• Problem: For the records that follow, restate each one word for word and leave the images behind.

[Extracted page text data]
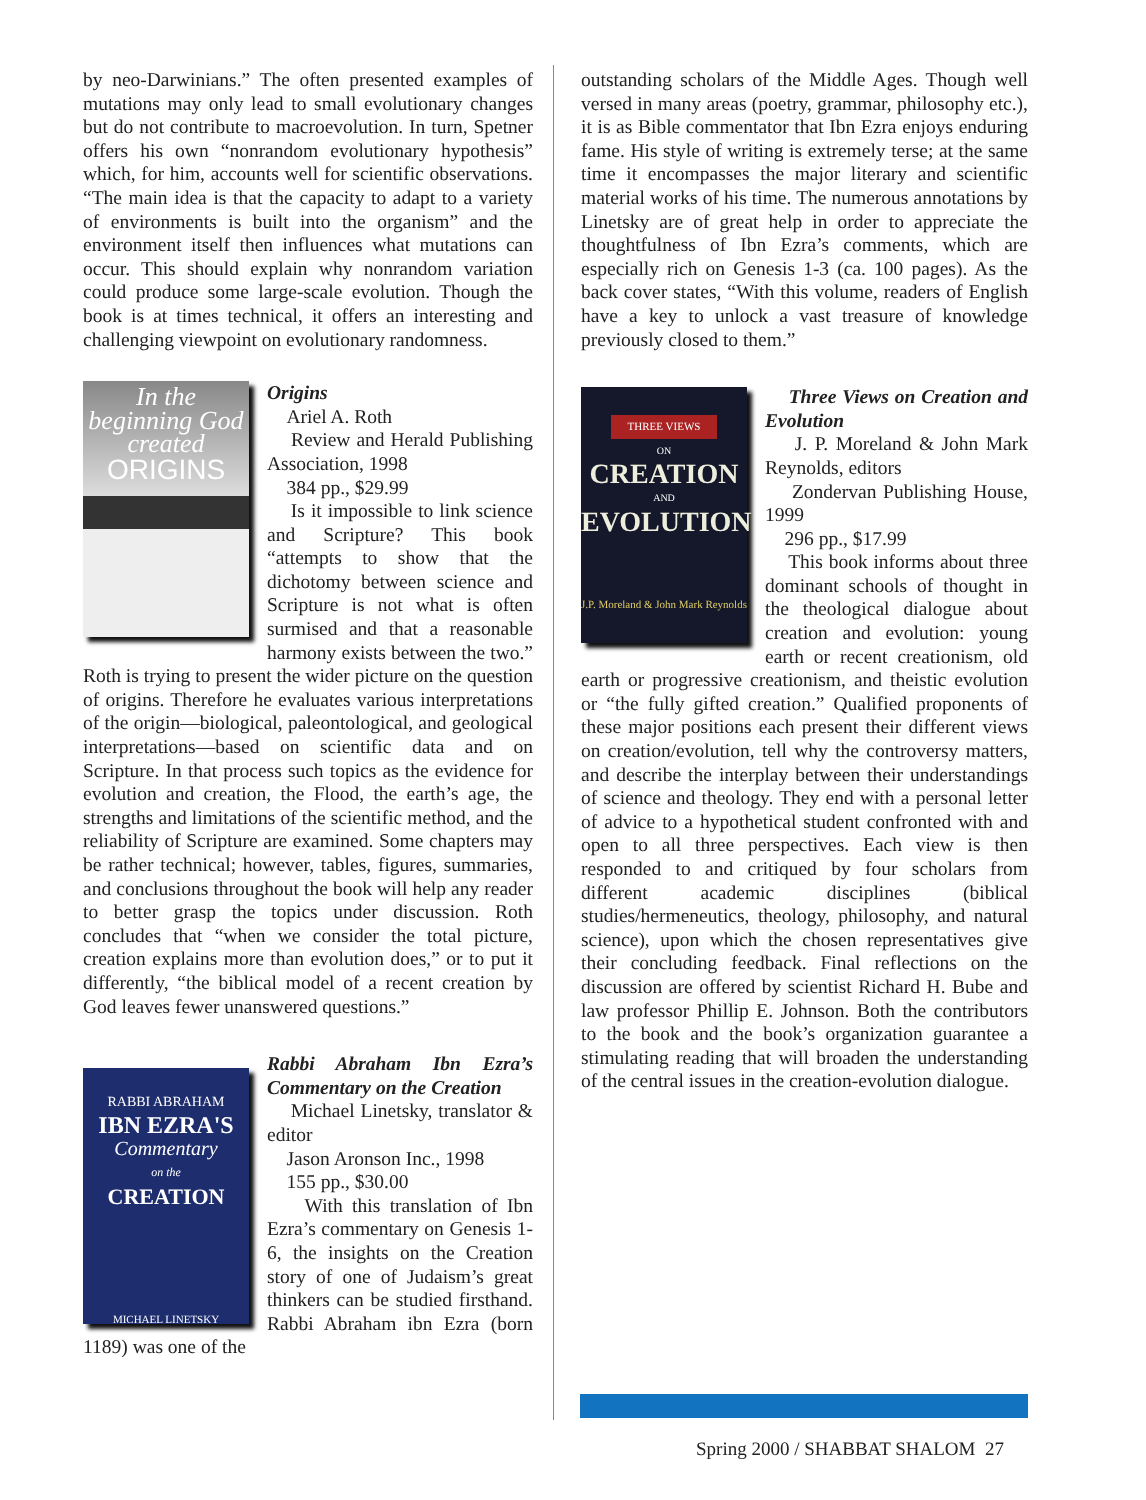by neo-Darwinians.” The often presented examples of mutations may only lead to small evolutionary changes but do not contribute to macroevolution. In turn, Spetner offers his own “nonrandom evolutionary hypothesis” which, for him, accounts well for scientific observations. “The main idea is that the capacity to adapt to a variety of environments is built into the organism” and the environment itself then influences what mutations can occur. This should explain why nonrandom variation could produce some large-scale evolution. Though the book is at times technical, it offers an interesting and challenging viewpoint on evolutionary randomness.
In the beginning God created
ORIGINS
Origins
Ariel A. Roth
Review and Herald Publishing Association, 1998
384 pp., $29.99
Is it impossible to link science and Scripture? This book “attempts to show that the dichotomy between science and Scripture is not what is often surmised and that a reasonable harmony exists between the two.” Roth is trying to present the wider picture on the question of origins. Therefore he evaluates various interpretations of the origin—biological, paleontological, and geological interpretations—based on scientific data and on Scripture. In that process such topics as the evidence for evolution and creation, the Flood, the earth’s age, the strengths and limitations of the scientific method, and the reliability of Scripture are examined. Some chapters may be rather technical; however, tables, figures, summaries, and conclusions throughout the book will help any reader to better grasp the topics under discussion. Roth concludes that “when we consider the total picture, creation explains more than evolution does,” or to put it differently, “the biblical model of a recent creation by God leaves fewer unanswered questions.”
RABBI ABRAHAM
IBN EZRA'S
Commentary
on the
CREATION
MICHAEL LINETSKY
Rabbi Abraham Ibn Ezra’s Commentary on the Creation
Michael Linetsky, translator & editor
Jason Aronson Inc., 1998
155 pp., $30.00
With this translation of Ibn Ezra’s commentary on Genesis 1-6, the insights on the Creation story of one of Judaism’s great thinkers can be studied firsthand. Rabbi Abraham ibn Ezra (born 1189) was one of the
outstanding scholars of the Middle Ages. Though well versed in many areas (poetry, grammar, philosophy etc.), it is as Bible commentator that Ibn Ezra enjoys enduring fame. His style of writing is extremely terse; at the same time it encompasses the major literary and scientific material works of his time. The numerous annotations by Linetsky are of great help in order to appreciate the thoughtfulness of Ibn Ezra’s comments, which are especially rich on Genesis 1-3 (ca. 100 pages). As the back cover states, “With this volume, readers of English have a key to unlock a vast treasure of knowledge previously closed to them.”
THREE VIEWS
ON
CREATION
AND
EVOLUTION
J.P. Moreland & John Mark Reynolds
Three Views on Creation and Evolution
J. P. Moreland & John Mark Reynolds, editors
Zondervan Publishing House, 1999
296 pp., $17.99
This book informs about three dominant schools of thought in the theological dialogue about creation and evolution: young earth or recent creationism, old earth or progressive creationism, and theistic evolution or “the fully gifted creation.” Qualified proponents of these major positions each present their different views on creation/evolution, tell why the controversy matters, and describe the interplay between their understandings of science and theology. They end with a personal letter of advice to a hypothetical student confronted with and open to all three perspectives. Each view is then responded to and critiqued by four scholars from different academic disciplines (biblical studies/hermeneutics, theology, philosophy, and natural science), upon which the chosen representatives give their concluding feedback. Final reflections on the discussion are offered by scientist Richard H. Bube and law professor Phillip E. Johnson. Both the contributors to the book and the book’s organization guarantee a stimulating reading that will broaden the understanding of the central issues in the creation-evolution dialogue.
Spring 2000 / SHABBAT SHALOM 27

• Result for this exercise:
by neo-Darwinians.” The often presented examples of mutations may only lead to small evolutionary changes but do not contribute to macroevolution. In turn, Spetner offers his own “nonrandom evolutionary hypothesis” which, for him, accounts well for scientific observations. “The main idea is that the capacity to adapt to a variety of environments is built into the organism” and the environment itself then influences what mutations can occur. This should explain why nonrandom variation could produce some large-scale evolution. Though the book is at times technical, it offers an interesting and challenging viewpoint on evolutionary randomness.
In the beginning God created
ORIGINS
Origins
Ariel A. Roth
Review and Herald Publishing Association, 1998
384 pp., $29.99
Is it impossible to link science and Scripture? This book “attempts to show that the dichotomy between science and Scripture is not what is often surmised and that a reasonable harmony exists between the two.” Roth is trying to present the wider picture on the question of origins. Therefore he evaluates various interpretations of the origin—biological, paleontological, and geological interpretations—based on scientific data and on Scripture. In that process such topics as the evidence for evolution and creation, the Flood, the earth’s age, the strengths and limitations of the scientific method, and the reliability of Scripture are examined. Some chapters may be rather technical; however, tables, figures, summaries, and conclusions throughout the book will help any reader to better grasp the topics under discussion. Roth concludes that “when we consider the total picture, creation explains more than evolution does,” or to put it differently, “the biblical model of a recent creation by God leaves fewer unanswered questions.”
RABBI ABRAHAM
IBN EZRA'S
Commentary
on the
CREATION
MICHAEL LINETSKY
Rabbi Abraham Ibn Ezra’s Commentary on the Creation
Michael Linetsky, translator & editor
Jason Aronson Inc., 1998
155 pp., $30.00
With this translation of Ibn Ezra’s commentary on Genesis 1-6, the insights on the Creation story of one of Judaism’s great thinkers can be studied firsthand. Rabbi Abraham ibn Ezra (born 1189) was one of the
outstanding scholars of the Middle Ages. Though well versed in many areas (poetry, grammar, philosophy etc.), it is as Bible commentator that Ibn Ezra enjoys enduring fame. His style of writing is extremely terse; at the same time it encompasses the major literary and scientific material works of his time. The numerous annotations by Linetsky are of great help in order to appreciate the thoughtfulness of Ibn Ezra’s comments, which are especially rich on Genesis 1-3 (ca. 100 pages). As the back cover states, “With this volume, readers of English have a key to unlock a vast treasure of knowledge previously closed to them.”
THREE VIEWS
ON
CREATION
AND
EVOLUTION
J.P. Moreland & John Mark Reynolds
Three Views on Creation and Evolution
J. P. Moreland & John Mark Reynolds, editors
Zondervan Publishing House, 1999
296 pp., $17.99
This book informs about three dominant schools of thought in the theological dialogue about creation and evolution: young earth or recent creationism, old earth or progressive creationism, and theistic evolution or “the fully gifted creation.” Qualified proponents of these major positions each present their different views on creation/evolution, tell why the controversy matters, and describe the interplay between their understandings of science and theology. They end with a personal letter of advice to a hypothetical student confronted with and open to all three perspectives. Each view is then responded to and critiqued by four scholars from different academic disciplines (biblical studies/hermeneutics, theology, philosophy, and natural science), upon which the chosen representatives give their concluding feedback. Final reflections on the discussion are offered by scientist Richard H. Bube and law professor Phillip E. Johnson. Both the contributors to the book and the book’s organization guarantee a stimulating reading that will broaden the understanding of the central issues in the creation-evolution dialogue.
Spring 2000 / SHABBAT SHALOM 27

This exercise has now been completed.